Publié le 27 février 2020

La manifestation du 28 janvier a été marquée par des heurts avec les forces de l’ordre à Paris, alors que le ministre de l’Intérieur annonçait dans la soirée quelques mesures pour calmer la grogne.

Mardi 28 janvier. Des milliers de soldats du feu venus de tout l’hexagone défilent dans la capitale pour dénoncer le manque d’effectifs et réclamer des garanties pour leur retraite. Un rassemblement marqué par des heurts très violents avec les forces de l’ordre en marge du cortège. Jets de projectiles sur les CRS contre tirs de gaz lacrymogènes.

Depuis quelque temps déjà, les sapeurs-pompiers ne décolèrent pas. « Nous absorbons tout ce que la société ne peut plus gérer, misère sociale, ivresses sur la voie publique, rixes, différends familiaux… », confie Franck, pompier professionnel dans le Calvados au quotidien 20 minutes. « Le nombre d’interventions augmente pendant que les effectifs baissent et apportent une sursollicitation des personnels. Mais si vous regardez de plus près ces interventions, vous remarquez qu’il y a de moins en moins de feux grâce aux détecteurs de fumées, de moins en moins d’accidents de circulation graves grâce à la sensibilisation à la sécurité routière, à l’amélioration des véhicules et de la voirie. Le fait est que je porte rarement secours mais je porte souvent assistance ! »
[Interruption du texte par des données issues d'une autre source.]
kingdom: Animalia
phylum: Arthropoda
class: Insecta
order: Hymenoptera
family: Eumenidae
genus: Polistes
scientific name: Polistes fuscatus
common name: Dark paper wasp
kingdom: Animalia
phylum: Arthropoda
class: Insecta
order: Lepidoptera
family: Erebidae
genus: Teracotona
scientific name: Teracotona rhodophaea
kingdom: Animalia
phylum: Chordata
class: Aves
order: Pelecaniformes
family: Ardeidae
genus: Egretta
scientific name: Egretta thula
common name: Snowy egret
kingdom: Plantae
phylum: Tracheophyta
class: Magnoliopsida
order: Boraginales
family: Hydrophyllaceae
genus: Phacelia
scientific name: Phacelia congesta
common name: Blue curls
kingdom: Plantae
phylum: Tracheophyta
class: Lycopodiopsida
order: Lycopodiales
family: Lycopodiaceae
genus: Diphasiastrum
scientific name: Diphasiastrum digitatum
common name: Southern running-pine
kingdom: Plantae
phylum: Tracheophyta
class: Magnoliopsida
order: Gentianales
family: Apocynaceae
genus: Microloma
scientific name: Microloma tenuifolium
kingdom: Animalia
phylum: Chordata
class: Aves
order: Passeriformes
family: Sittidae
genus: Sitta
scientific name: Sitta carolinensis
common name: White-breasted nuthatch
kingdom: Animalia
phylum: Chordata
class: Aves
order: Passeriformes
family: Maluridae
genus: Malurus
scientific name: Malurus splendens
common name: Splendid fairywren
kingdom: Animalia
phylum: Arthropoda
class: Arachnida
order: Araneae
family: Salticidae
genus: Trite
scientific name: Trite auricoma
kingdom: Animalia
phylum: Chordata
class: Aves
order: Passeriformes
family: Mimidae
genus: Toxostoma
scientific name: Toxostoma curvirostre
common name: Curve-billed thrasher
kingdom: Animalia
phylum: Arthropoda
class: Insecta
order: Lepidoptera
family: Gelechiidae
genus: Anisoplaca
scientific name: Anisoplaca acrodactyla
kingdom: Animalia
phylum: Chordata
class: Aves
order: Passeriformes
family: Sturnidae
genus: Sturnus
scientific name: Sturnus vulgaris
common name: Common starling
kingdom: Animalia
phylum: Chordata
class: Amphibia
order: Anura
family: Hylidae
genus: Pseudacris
Dans la soirée du 28 janvier, le ministre de l’Intérieur annonce alors quelques mesures dont la revalorisation de leur prime feu. Le gouvernement s’engage également à créer « un observatoire national des violences, spécifique aux sapeurs-pompiers, pour mieux prévenir les agressions dont ils sont de plus en plus victimes. »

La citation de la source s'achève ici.